**PROMPT:**
Please print every line from the one containing "plush toy [492,231,533,275]" through the last line of the records below, exactly as written and nothing more.
******************************
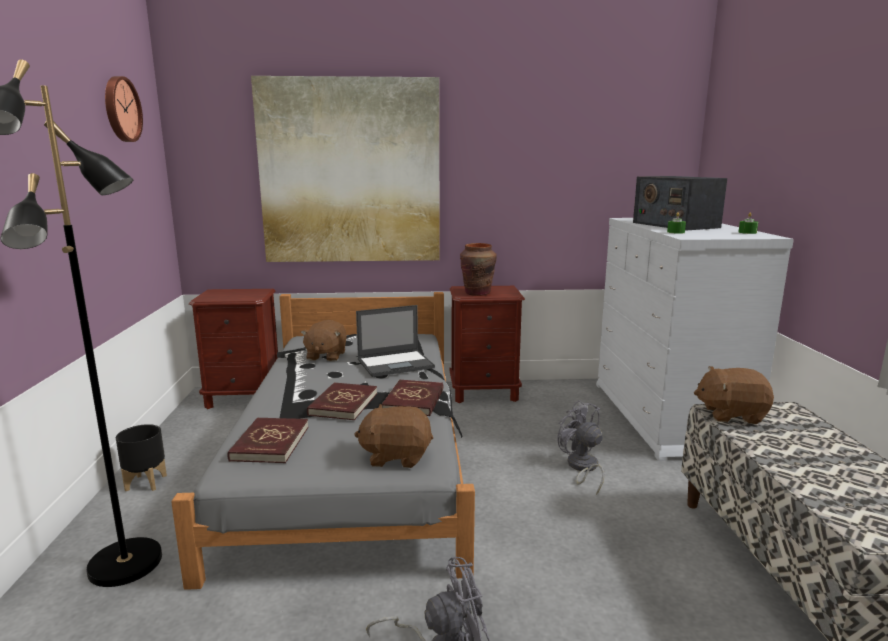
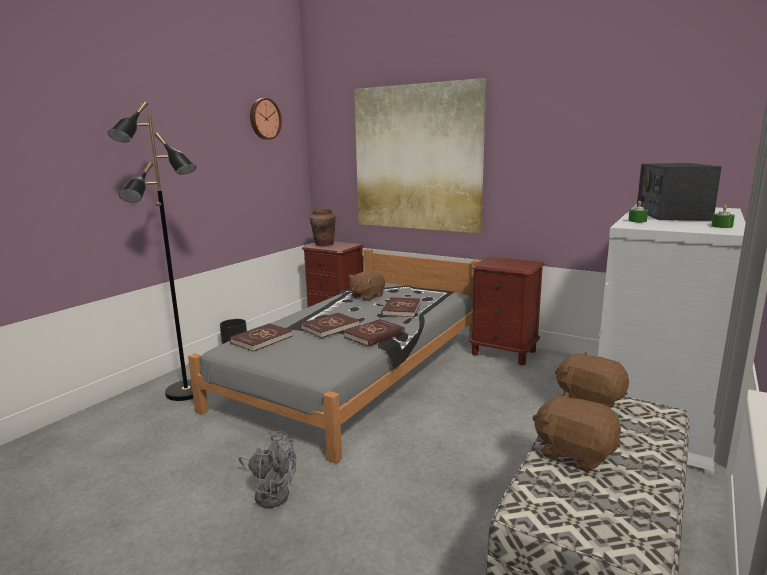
camera: 35 degrees right, 0 degrees up
brown plush toy [354,404,433,468] -> brown plush toy moved to [532,392,621,472]
laptop [356,305,435,377] -> red book [381,297,421,317]
brown vase [460,243,497,296] -> brown vase moved to [310,209,336,246]
grey fan [557,400,604,495] -> none

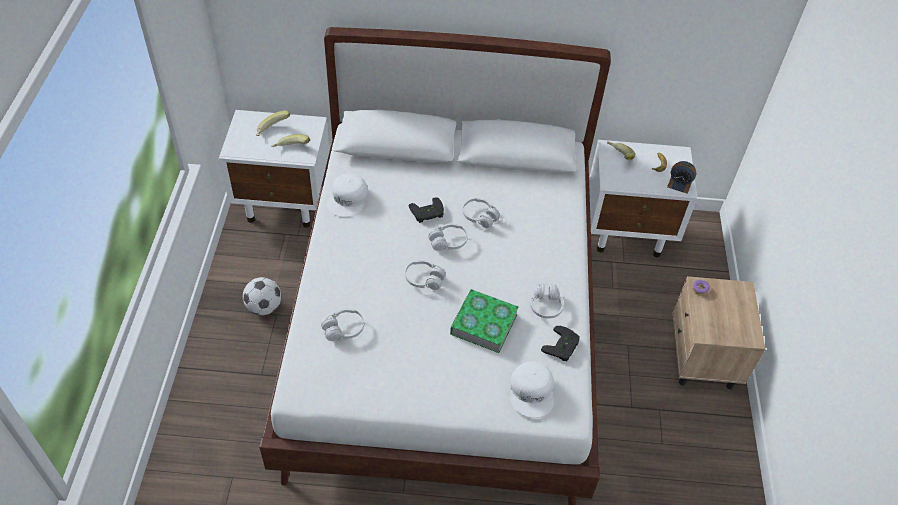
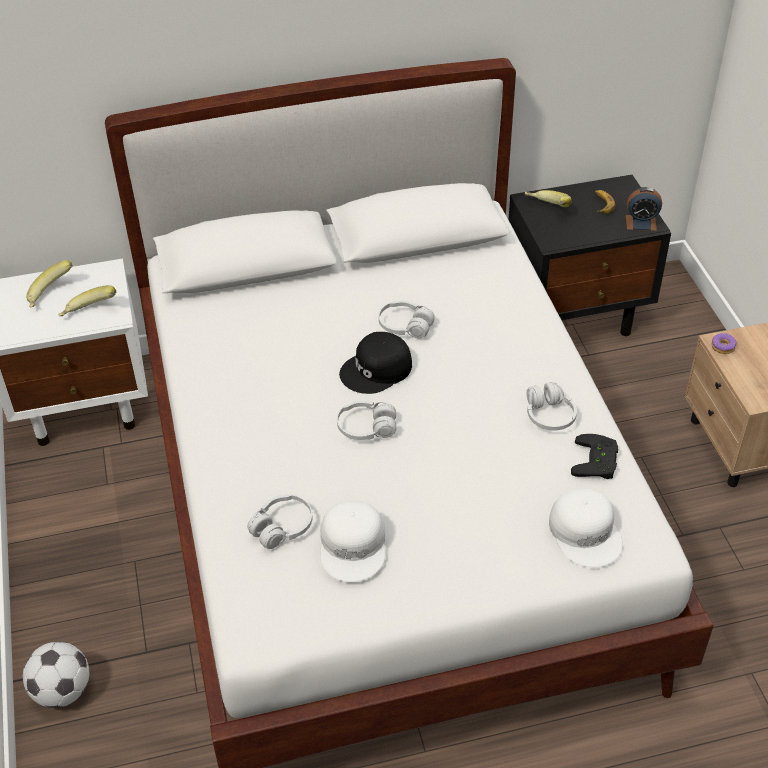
camera: 15 degrees left, 5 degrees down
football [243,277,281,315] -> football moved to [23,642,89,708]
white cap [327,174,369,217] -> white cap moved to [320,500,385,582]
black game controller [409,197,444,223] -> none
white headphones [428,223,468,251] -> black cap [339,332,412,394]
book [450,289,519,353] -> none
white nightstand [589,140,697,257] -> black nightstand [508,175,671,336]

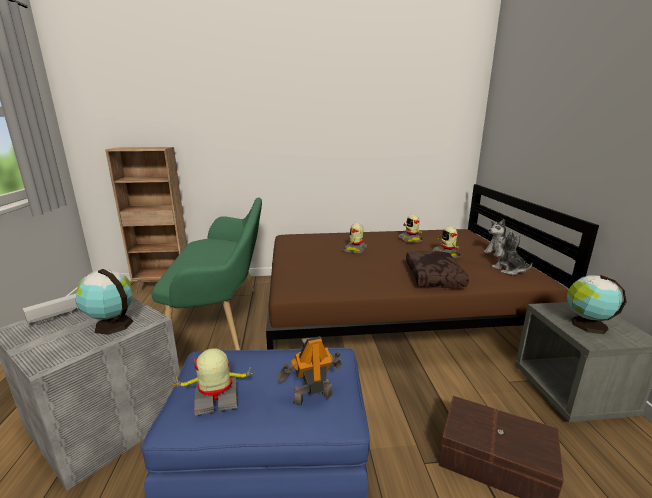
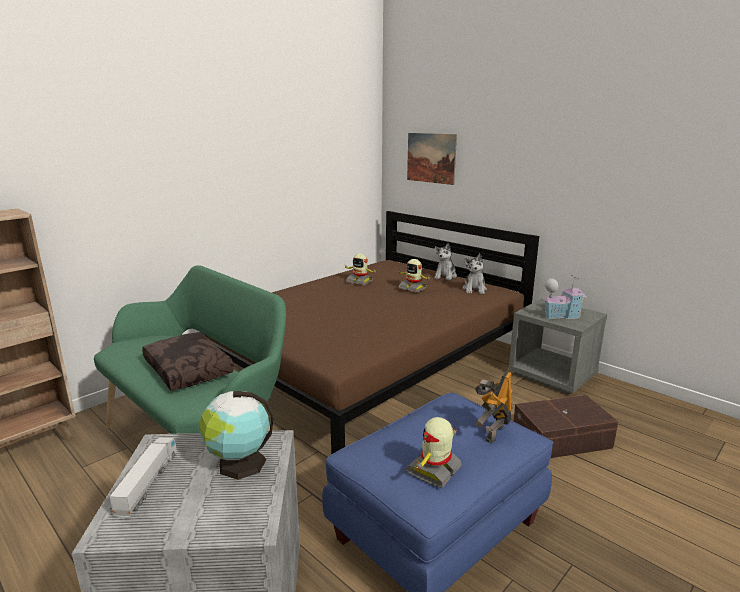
camera: 40 degrees left, 0 degrees up
toy robot [343,223,367,253] -> none
brown pillow [406,251,469,287] -> brown pillow moved to [142,332,234,391]
plush toy [492,231,533,275] -> plush toy turned 105 degrees counterclockwise [462,254,487,294]
globe [567,275,626,334] -> toy house [542,275,587,319]
none -> picture [407,133,457,185]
******************************
**REPLY:**
plush toy [492,231,533,275] -> plush toy turned 105 degrees counterclockwise [462,254,487,294]
globe [567,275,626,334] -> toy house [542,275,587,319]
none -> picture [407,133,457,185]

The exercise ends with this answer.